MARKET ISSUES: Our preliminary spadework ahead of the May employment report suggests non-farm payrolls at 180K with upward revisions to past data of 55K. This will keep the debate focused on the Fed’s exit strategy (cf. above).


The 22 May EU Council will focus on energy and tax fraud and evasion. Discussion on broader economic policy, including the conclusion of the European Semester will take place at the 27-28 June Council.

MARKET ISSUES: Sustainable, secure and competitive energy supply is a key issue for all member states. The EU Commission point to fragmentation, low investment and high taxes as issues to be discussed. As the US enjoys a shale gas supply side shock, Europe risks falling behind unless policy action is taken swiftly.

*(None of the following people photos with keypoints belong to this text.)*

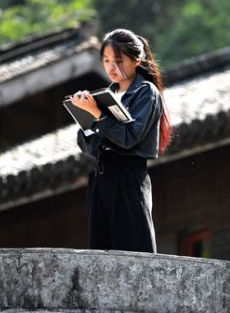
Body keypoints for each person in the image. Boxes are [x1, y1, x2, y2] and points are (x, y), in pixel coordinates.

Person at [71, 28, 172, 253]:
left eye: (118, 60)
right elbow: (91, 147)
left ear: (137, 60)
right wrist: (85, 119)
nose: (111, 67)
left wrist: (97, 115)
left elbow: (129, 138)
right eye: (106, 60)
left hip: (129, 178)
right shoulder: (107, 94)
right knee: (100, 253)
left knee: (132, 250)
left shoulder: (146, 92)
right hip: (102, 178)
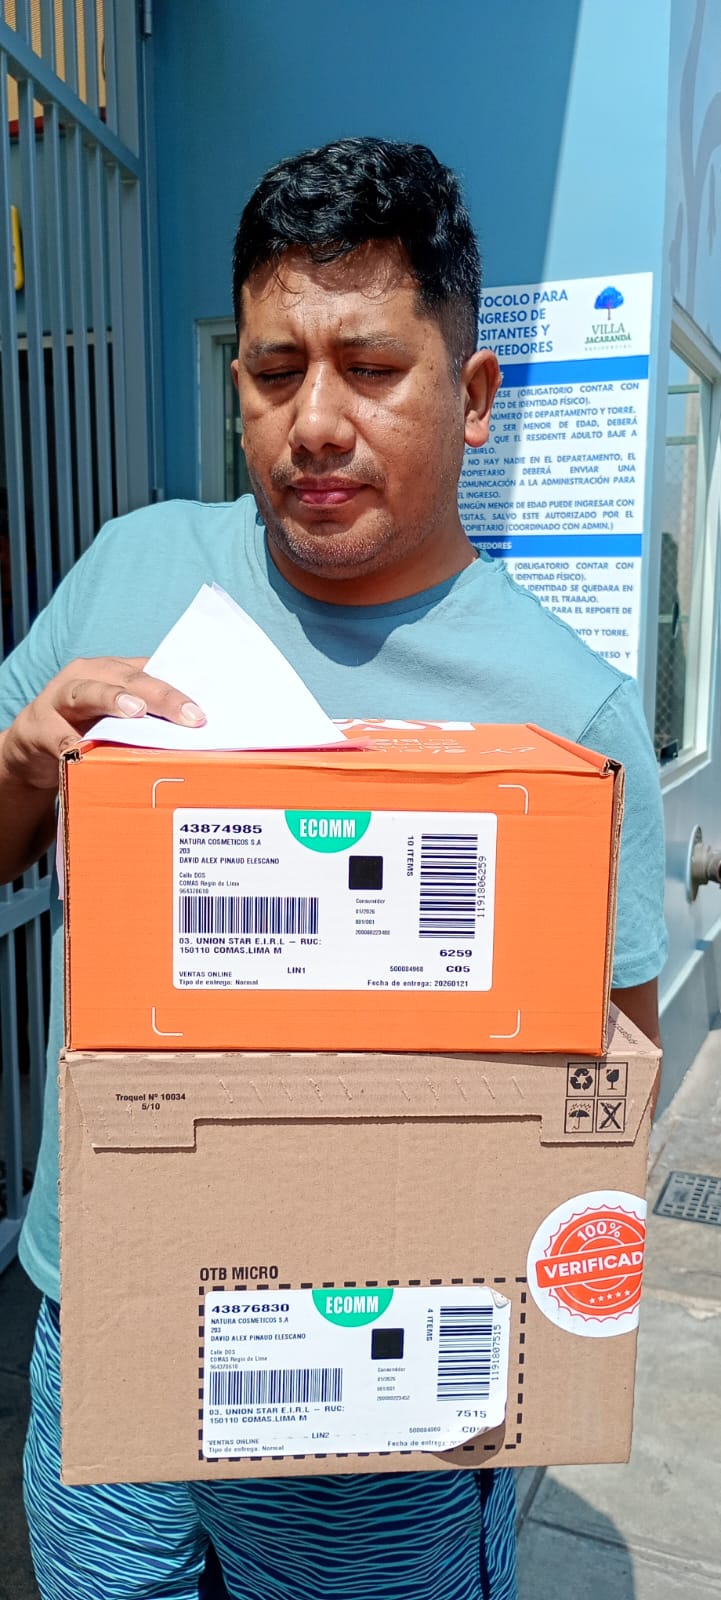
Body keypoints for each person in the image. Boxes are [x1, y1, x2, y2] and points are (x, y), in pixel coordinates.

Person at [0, 137, 666, 1600]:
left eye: (369, 369)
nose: (313, 423)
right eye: (271, 371)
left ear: (471, 397)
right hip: (109, 1303)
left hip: (382, 1377)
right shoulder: (133, 571)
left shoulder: (568, 714)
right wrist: (26, 759)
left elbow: (607, 1084)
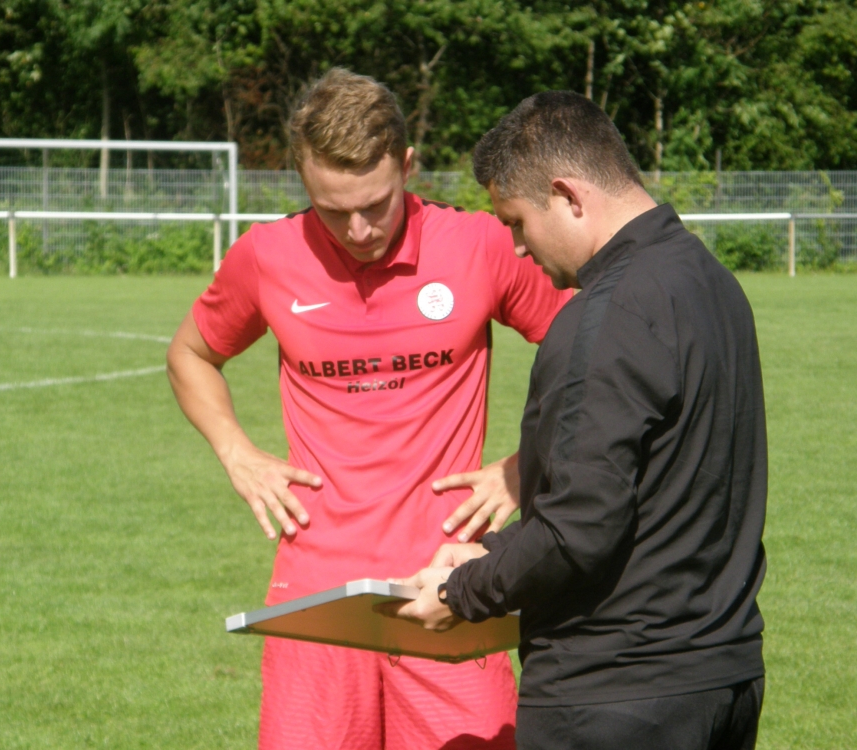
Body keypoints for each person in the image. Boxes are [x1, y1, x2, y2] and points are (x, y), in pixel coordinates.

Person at [165, 69, 571, 750]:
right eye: (331, 210)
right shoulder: (266, 255)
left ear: (407, 166)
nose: (357, 229)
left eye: (376, 205)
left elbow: (594, 355)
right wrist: (237, 453)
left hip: (451, 579)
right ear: (303, 181)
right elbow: (190, 354)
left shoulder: (478, 246)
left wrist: (524, 467)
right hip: (316, 590)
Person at [390, 91, 768, 750]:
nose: (516, 247)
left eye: (516, 220)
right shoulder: (711, 281)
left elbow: (577, 529)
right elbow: (647, 493)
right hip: (721, 679)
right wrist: (493, 553)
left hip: (613, 696)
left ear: (567, 195)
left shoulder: (606, 314)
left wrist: (460, 592)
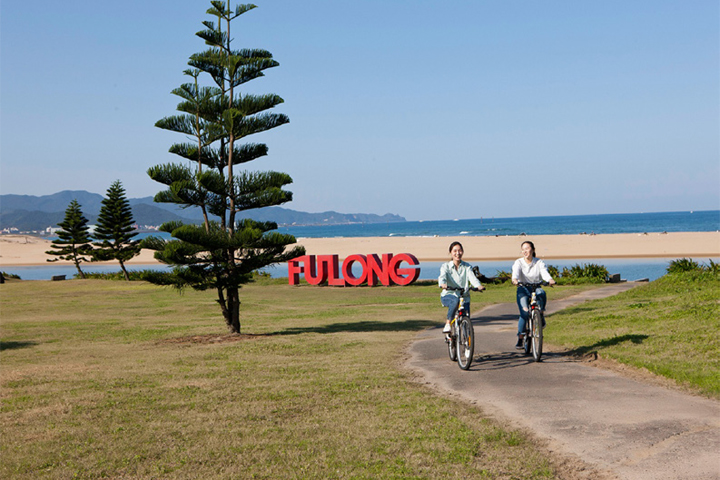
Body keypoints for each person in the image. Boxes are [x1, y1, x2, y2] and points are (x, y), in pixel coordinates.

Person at [512, 241, 556, 349]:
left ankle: (540, 313)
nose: (525, 251)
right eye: (523, 249)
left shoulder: (539, 262)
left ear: (533, 249)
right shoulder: (519, 262)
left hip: (535, 287)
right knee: (524, 312)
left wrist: (549, 280)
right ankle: (520, 338)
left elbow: (544, 272)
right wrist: (515, 280)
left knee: (541, 293)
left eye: (527, 248)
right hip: (522, 288)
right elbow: (515, 273)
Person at [438, 241, 485, 333]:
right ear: (450, 252)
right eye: (455, 251)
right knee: (455, 301)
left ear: (462, 252)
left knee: (466, 319)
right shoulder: (445, 266)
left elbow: (472, 278)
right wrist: (443, 284)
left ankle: (468, 344)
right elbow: (442, 276)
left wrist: (478, 286)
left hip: (464, 296)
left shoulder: (467, 266)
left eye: (459, 251)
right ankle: (448, 323)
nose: (457, 253)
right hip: (449, 294)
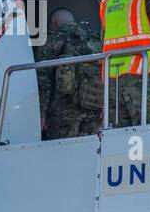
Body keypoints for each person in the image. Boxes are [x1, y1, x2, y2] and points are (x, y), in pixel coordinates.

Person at [37, 8, 102, 139]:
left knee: (61, 151)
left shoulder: (53, 40)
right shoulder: (94, 40)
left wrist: (41, 113)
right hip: (93, 108)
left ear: (53, 23)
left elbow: (43, 80)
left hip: (62, 111)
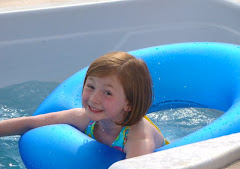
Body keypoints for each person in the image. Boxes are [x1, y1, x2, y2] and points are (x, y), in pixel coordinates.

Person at [0, 51, 168, 159]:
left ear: (128, 104)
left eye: (107, 92)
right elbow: (30, 123)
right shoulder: (84, 118)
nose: (94, 99)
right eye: (91, 86)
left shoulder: (137, 137)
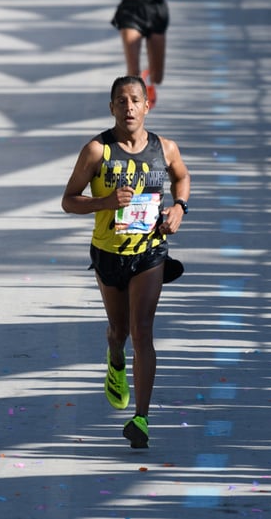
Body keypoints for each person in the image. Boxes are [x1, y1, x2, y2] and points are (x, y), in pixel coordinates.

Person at [61, 75, 190, 449]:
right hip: (108, 253)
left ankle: (142, 419)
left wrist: (179, 208)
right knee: (119, 331)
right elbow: (69, 199)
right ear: (112, 108)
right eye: (121, 101)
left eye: (135, 100)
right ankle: (114, 358)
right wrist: (103, 203)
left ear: (147, 105)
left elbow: (183, 177)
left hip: (149, 253)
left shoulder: (165, 149)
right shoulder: (97, 151)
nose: (129, 107)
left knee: (143, 330)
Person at [88, 0, 181, 109]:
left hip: (156, 7)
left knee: (158, 76)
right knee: (133, 69)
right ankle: (135, 108)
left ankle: (148, 76)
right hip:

Recent volatility in JGB yields has triggered some concern that the BoJ’s policy may already be backfiring. At this stage, we do not share these concerns. The BoJ will accept the higher bond yields that naturally come with recovery, but will also “carefully examine risk factors of market conditions and developments in economic activity and prices”. Such a discussion is likely to be held at Wednesday’s meeting and the BoJ may consider (1) front-loading bond purchases and/or (2) intervening more frequently.

MARKET ISSUES: The risk is that more BoJ intervention will further weigh on JGB liquidity. On the key question of allocations, our rate strategists find that Japanese investors are favouring domestic stocks over JGBs, but appetite for foreign bonds remains modest.


Coming after the Inflation Report, the BoE minutes Wednesday will offer little new information. Nonetheless, the vote will be important. For three meetings in a row, Miles, Fisher, and King have voted for £25bn more in QE. Logically after the May Inflation Report, this number should decline. Tuesday, Mark Carney, will offer his  last press conference as BoC governor.

MARKET ISSUES: Better fundamentals have eased pressure for the BoE to do more and Mr. Osborne may be disappointed if Carney – as we expect - offers little  action. Indeed, Governor King in an interview Sunday praised Carney, but also reminded that he will work with the MPC and not run a one-man show. Mr. Osborne has asked Carney to report on forward rate guidance, but, as we have discussed previously we believe such a policy would be sub-optimal for the UK.